Pick out the lines below that include the string "middle".

- [Given data]
▼

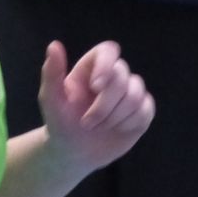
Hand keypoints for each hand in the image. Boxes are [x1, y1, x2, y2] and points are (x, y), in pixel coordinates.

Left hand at [38, 40, 154, 174]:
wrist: (75, 152)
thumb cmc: (60, 122)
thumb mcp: (51, 99)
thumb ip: (51, 72)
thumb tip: (54, 44)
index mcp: (90, 68)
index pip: (108, 50)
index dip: (106, 64)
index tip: (96, 86)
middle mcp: (112, 76)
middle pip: (122, 75)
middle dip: (105, 104)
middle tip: (87, 122)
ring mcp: (129, 93)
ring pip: (136, 92)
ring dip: (115, 115)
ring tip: (98, 126)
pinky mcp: (142, 111)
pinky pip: (146, 109)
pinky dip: (130, 122)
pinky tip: (116, 129)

▲

- [Exercise answer]
middle mcp: (112, 76)
middle pip: (122, 75)
middle dip: (105, 104)
middle tip: (87, 122)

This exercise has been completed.